━━━━━ PROVIDED RECORDS

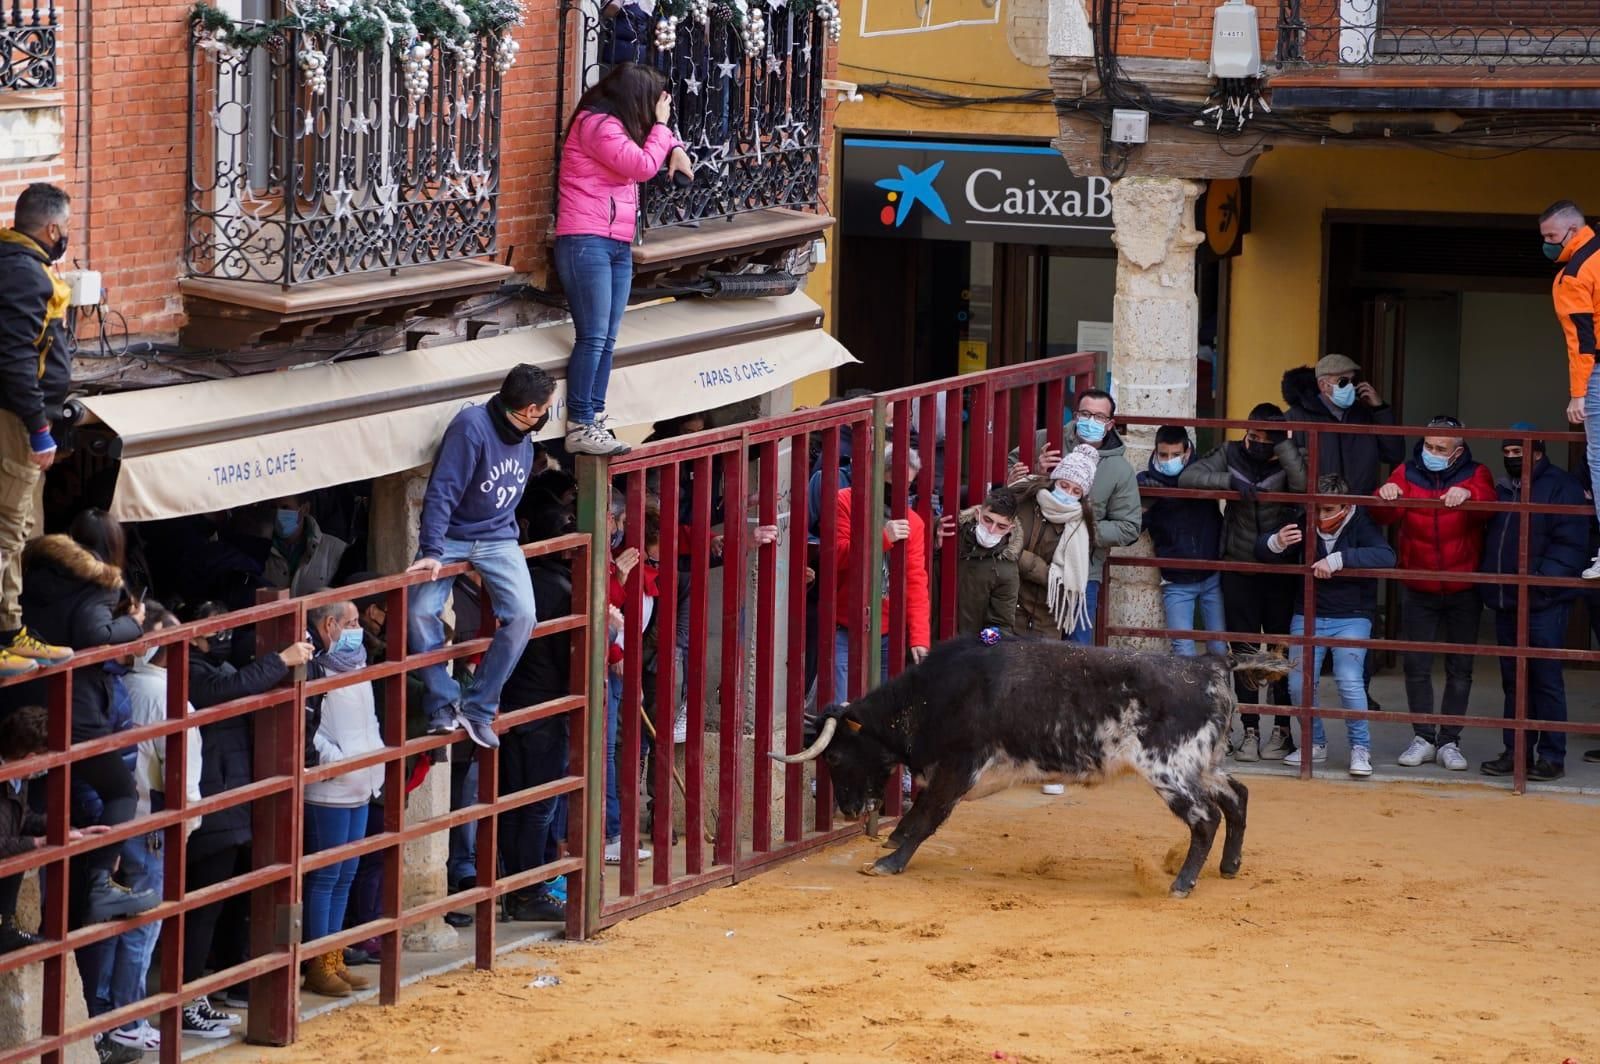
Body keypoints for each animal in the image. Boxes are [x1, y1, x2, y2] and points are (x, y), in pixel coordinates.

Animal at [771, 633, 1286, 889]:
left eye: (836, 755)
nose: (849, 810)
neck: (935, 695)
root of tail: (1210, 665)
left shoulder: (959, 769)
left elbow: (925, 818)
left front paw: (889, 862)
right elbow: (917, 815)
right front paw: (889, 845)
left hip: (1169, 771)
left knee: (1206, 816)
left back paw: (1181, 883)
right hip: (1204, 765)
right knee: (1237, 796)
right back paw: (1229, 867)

━━━━━━━━━━
━━━━━ PROVIDED RECORDS

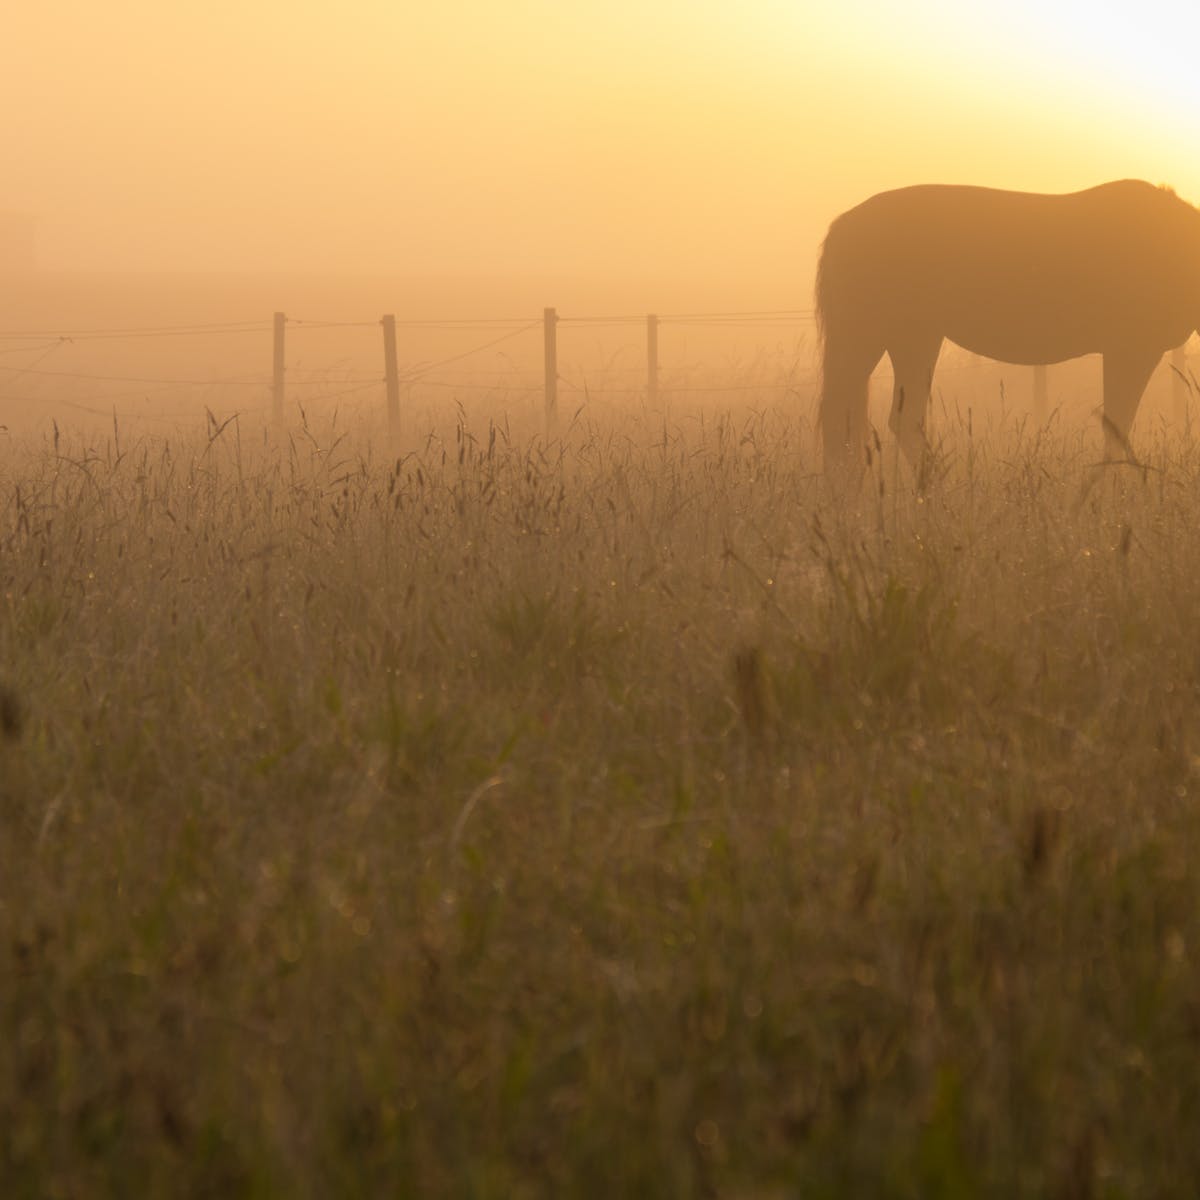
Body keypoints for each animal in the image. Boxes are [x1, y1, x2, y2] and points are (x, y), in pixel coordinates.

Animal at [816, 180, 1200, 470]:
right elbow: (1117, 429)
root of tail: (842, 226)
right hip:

━━━━━━━━━━
━━━━━ PROVIDED RECORDS

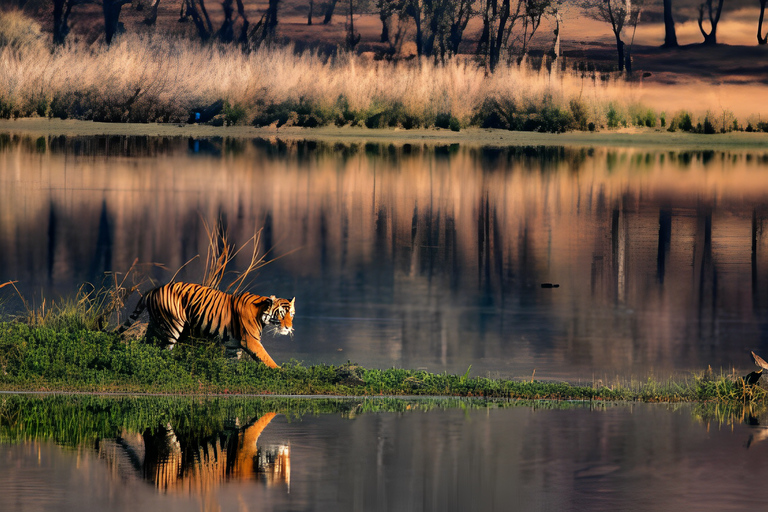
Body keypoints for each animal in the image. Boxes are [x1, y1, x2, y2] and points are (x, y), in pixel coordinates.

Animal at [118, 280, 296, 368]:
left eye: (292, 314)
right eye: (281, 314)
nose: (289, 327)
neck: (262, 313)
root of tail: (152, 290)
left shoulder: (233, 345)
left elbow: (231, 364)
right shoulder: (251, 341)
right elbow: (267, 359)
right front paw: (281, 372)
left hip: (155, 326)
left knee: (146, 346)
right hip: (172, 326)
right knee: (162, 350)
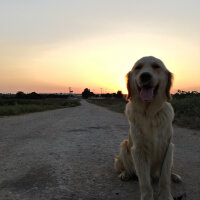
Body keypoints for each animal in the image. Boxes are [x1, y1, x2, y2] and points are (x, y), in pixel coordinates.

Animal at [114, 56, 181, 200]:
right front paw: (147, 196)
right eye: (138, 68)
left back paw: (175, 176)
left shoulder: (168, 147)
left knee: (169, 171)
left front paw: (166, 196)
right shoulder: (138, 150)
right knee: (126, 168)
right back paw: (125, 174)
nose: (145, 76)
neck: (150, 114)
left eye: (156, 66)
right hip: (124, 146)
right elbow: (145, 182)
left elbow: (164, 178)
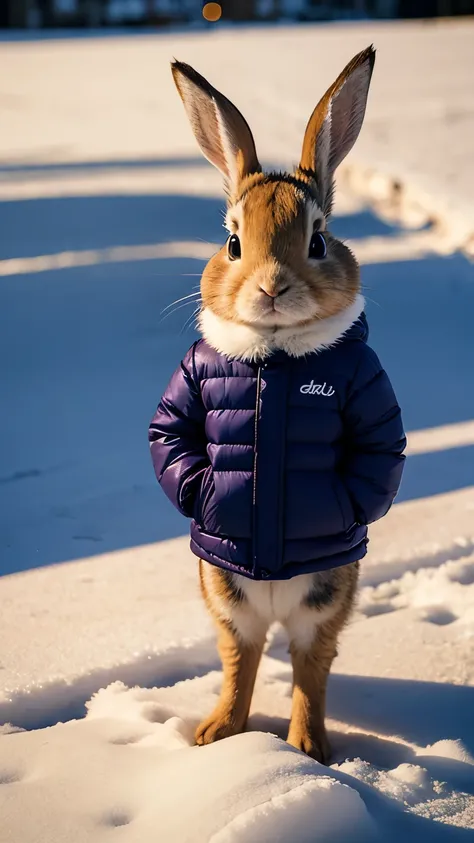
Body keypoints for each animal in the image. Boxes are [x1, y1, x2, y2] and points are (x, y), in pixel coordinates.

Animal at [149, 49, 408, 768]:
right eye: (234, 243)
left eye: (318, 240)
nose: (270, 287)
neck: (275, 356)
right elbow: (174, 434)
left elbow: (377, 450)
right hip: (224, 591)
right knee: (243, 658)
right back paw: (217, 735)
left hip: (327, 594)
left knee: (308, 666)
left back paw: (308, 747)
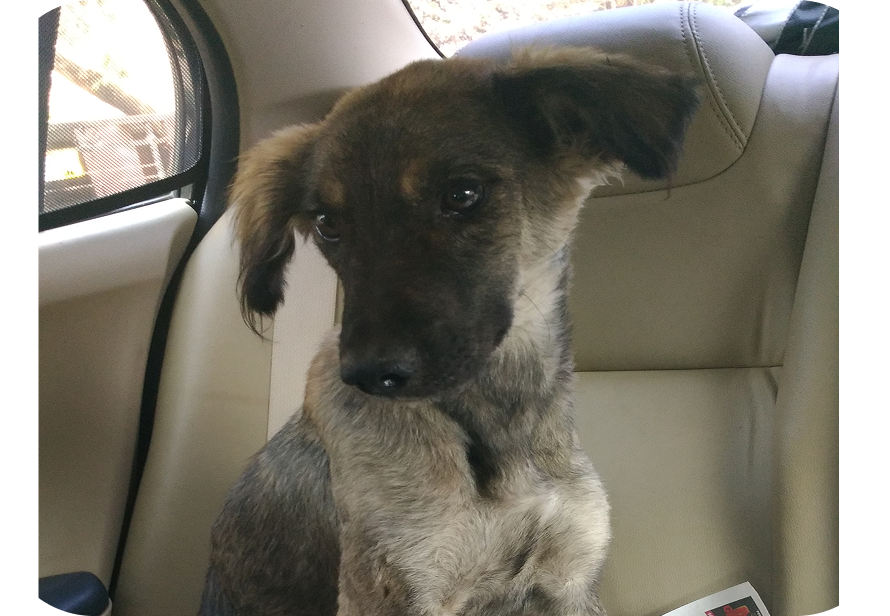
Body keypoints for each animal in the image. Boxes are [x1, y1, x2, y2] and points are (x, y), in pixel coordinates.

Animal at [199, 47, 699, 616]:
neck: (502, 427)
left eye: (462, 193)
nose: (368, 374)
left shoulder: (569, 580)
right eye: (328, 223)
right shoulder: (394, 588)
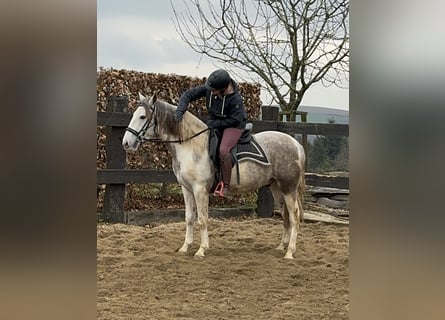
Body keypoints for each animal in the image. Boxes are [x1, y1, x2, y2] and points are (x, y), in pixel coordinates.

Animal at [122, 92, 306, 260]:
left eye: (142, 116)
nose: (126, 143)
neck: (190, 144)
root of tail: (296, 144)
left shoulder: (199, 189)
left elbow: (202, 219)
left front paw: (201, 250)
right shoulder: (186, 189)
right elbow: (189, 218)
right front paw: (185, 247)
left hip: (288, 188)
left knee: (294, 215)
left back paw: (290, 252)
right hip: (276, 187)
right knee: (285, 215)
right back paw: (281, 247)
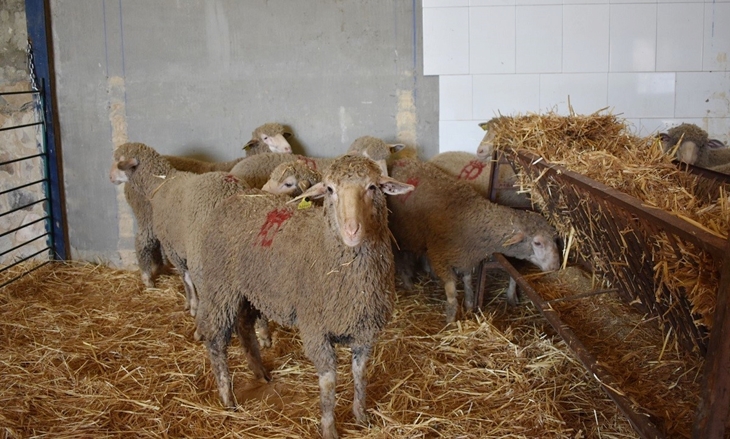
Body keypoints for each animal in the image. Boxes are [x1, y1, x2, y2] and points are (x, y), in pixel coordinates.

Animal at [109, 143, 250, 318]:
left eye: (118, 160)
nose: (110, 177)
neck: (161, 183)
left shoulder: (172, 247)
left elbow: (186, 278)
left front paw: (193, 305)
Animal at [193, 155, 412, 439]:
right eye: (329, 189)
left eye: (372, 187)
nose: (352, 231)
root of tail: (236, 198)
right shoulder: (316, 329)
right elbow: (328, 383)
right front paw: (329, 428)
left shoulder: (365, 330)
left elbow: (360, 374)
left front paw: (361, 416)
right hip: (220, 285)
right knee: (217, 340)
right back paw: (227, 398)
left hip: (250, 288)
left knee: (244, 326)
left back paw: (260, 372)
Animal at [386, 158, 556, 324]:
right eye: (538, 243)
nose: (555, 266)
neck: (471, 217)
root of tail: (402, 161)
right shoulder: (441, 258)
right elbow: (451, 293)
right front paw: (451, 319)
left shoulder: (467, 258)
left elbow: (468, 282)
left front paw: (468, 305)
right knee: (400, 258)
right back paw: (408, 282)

━━━━━━━━━━

Given the records above, restate word for word only the lines starting at the one with "right eye: (329, 189)" and ending at the one with "right back paw: (408, 282)".

:: TASK RESPONSE ::
right eye: (329, 189)
left eye: (372, 187)
nose: (352, 231)
root of tail: (236, 198)
right shoulder: (316, 329)
right elbow: (328, 383)
right front paw: (329, 428)
left shoulder: (365, 330)
left elbow: (360, 374)
left front paw: (361, 416)
right hip: (220, 285)
right knee: (217, 340)
right back paw: (227, 398)
left hip: (250, 288)
left knee: (244, 326)
left back paw: (260, 372)
Animal at [386, 158, 556, 324]:
right eye: (538, 243)
nose: (555, 266)
neck: (471, 217)
root of tail: (402, 161)
right shoulder: (441, 258)
right elbow: (451, 293)
right front paw: (451, 319)
left shoulder: (467, 258)
left elbow: (468, 282)
left front paw: (468, 305)
right knee: (400, 258)
right back paw: (408, 282)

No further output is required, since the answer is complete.